ANU, A.; Lata, S.; Chaudhuri, B.

ParB, which is a CTP-dependent DNA clamp, is an essential component of bacterial ParABS chromosomal origin segregation apparatus. A CTP-induced conformational switching leads to a closed conformation of dimeric ParB that displaces parS DNA from its binding site to enable sliding. We combined in-line chromatography-coupled SAXS and AI-predicted structure of full-length ParB1 from Vibrio cholerae to elucidate critical conformational changes associated with ParB1 parS1 assembly formation. Like other ParBs, ParB1 can hydrolyse CTP. In-line SAXS provided size distribution of ParB1, and showed population shift to a more compact state upon ParB1-parS1 assembling.
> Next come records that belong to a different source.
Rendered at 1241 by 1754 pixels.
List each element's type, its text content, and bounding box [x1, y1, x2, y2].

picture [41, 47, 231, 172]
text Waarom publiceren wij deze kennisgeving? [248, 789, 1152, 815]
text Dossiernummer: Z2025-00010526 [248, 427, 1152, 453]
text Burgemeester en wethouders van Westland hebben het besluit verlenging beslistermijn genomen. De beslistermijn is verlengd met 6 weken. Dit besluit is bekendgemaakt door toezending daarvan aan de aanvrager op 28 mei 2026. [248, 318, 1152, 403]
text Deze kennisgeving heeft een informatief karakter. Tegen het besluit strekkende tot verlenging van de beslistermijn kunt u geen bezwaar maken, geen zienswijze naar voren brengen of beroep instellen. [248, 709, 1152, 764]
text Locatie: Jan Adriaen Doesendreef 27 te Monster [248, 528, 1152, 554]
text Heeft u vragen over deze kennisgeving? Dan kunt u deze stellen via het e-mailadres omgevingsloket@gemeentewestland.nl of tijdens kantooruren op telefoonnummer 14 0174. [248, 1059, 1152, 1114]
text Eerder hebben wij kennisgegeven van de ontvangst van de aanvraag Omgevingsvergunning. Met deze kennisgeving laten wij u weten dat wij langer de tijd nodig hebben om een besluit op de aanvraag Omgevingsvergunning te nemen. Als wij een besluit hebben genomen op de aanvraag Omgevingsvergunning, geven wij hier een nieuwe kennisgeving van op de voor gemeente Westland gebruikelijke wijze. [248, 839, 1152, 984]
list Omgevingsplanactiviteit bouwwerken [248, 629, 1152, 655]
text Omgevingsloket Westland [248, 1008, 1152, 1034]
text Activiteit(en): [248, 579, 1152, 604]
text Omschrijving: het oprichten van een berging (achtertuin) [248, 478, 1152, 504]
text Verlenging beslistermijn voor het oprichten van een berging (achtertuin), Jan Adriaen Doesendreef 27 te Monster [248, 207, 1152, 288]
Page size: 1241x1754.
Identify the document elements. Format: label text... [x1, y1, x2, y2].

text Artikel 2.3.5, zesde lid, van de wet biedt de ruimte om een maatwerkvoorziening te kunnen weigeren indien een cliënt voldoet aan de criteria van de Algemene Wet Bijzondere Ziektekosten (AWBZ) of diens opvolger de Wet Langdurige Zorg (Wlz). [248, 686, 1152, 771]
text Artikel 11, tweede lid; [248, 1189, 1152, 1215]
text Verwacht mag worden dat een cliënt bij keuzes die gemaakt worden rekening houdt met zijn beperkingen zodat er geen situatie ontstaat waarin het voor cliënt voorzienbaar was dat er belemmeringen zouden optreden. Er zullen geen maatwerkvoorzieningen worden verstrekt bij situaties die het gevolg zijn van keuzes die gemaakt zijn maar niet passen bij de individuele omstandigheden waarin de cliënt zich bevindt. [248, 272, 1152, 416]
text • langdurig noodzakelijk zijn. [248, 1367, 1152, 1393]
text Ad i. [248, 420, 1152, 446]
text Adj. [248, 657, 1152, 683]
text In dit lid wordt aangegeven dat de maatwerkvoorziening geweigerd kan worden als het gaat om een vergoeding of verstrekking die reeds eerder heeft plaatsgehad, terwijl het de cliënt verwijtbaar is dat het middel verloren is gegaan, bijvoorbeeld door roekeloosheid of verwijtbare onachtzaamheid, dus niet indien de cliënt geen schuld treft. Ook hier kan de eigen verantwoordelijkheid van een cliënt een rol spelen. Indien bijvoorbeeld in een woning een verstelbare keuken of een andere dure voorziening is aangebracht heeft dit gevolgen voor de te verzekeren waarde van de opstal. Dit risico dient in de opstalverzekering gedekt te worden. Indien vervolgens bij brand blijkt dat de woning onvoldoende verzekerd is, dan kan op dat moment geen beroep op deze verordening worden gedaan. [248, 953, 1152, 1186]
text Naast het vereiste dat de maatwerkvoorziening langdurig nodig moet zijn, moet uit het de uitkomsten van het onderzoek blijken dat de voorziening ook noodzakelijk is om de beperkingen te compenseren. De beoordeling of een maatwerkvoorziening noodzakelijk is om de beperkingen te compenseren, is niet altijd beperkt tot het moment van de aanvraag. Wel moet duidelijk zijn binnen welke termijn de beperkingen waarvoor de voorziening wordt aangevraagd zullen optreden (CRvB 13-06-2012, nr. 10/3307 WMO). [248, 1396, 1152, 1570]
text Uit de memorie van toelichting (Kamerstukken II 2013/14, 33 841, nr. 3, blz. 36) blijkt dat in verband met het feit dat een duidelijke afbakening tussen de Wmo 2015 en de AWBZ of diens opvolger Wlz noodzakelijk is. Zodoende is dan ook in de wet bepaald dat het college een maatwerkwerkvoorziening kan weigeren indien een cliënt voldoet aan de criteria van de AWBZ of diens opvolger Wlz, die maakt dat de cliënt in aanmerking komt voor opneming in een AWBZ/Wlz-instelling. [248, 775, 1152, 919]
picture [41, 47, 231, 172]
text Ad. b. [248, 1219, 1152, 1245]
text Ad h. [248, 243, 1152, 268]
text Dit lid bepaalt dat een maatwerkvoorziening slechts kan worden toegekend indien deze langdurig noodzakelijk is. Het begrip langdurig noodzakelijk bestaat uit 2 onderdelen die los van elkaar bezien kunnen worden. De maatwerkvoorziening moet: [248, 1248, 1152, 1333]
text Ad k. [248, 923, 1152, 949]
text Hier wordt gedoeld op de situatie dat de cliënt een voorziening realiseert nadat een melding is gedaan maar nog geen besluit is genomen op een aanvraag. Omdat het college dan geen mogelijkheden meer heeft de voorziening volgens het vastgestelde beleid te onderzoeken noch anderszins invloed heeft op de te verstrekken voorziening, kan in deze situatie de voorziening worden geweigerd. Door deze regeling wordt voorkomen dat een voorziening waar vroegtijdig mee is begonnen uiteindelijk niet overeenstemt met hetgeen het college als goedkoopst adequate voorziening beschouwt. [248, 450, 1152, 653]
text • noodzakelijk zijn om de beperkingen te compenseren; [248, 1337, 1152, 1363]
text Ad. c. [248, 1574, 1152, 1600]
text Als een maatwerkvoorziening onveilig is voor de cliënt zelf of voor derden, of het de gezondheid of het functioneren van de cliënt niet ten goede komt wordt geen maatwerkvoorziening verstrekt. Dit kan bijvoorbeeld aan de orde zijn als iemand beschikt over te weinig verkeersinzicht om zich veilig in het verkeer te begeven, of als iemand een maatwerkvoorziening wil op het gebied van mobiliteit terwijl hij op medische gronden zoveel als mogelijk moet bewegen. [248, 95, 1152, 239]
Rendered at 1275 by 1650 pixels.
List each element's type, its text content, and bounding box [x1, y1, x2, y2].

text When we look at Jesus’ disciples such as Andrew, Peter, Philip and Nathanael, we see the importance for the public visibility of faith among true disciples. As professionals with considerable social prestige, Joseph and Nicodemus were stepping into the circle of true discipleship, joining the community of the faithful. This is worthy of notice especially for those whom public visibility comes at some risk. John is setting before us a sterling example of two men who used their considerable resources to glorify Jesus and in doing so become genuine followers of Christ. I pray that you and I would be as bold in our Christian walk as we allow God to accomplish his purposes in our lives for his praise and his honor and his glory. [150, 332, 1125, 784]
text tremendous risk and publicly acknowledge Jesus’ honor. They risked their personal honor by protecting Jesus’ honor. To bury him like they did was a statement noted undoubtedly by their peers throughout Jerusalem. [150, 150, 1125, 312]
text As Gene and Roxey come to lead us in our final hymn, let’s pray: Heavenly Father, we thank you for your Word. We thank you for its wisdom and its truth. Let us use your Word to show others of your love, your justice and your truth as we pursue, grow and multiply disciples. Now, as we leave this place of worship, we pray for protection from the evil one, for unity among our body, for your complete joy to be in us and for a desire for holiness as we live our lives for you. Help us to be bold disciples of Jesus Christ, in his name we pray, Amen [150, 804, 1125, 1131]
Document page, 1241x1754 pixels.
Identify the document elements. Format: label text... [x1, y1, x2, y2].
A truncated N-terminal segment of ParB1 devoid of the putative intrinsically unstructured regions appears to self associate in multiple oligomeric states in solution. Imparting flexibility in a linker region joining this N-terminal segment and the C-terminal dimerization domain makes full-length ParB1 highly association-prone, implying that this linker may modulate self-interaction of vcParB1 for partition assembly condensate formation. To visualize the clamping-related conformational states, integrative models of full-length ParB1 and parS1-bound ParB1 were built by combining SAXS profiles with Alphafold2 models. Resultant integrative structural models revealed parS1-induced conformational changes in ParB1 at the onset of clamp formation.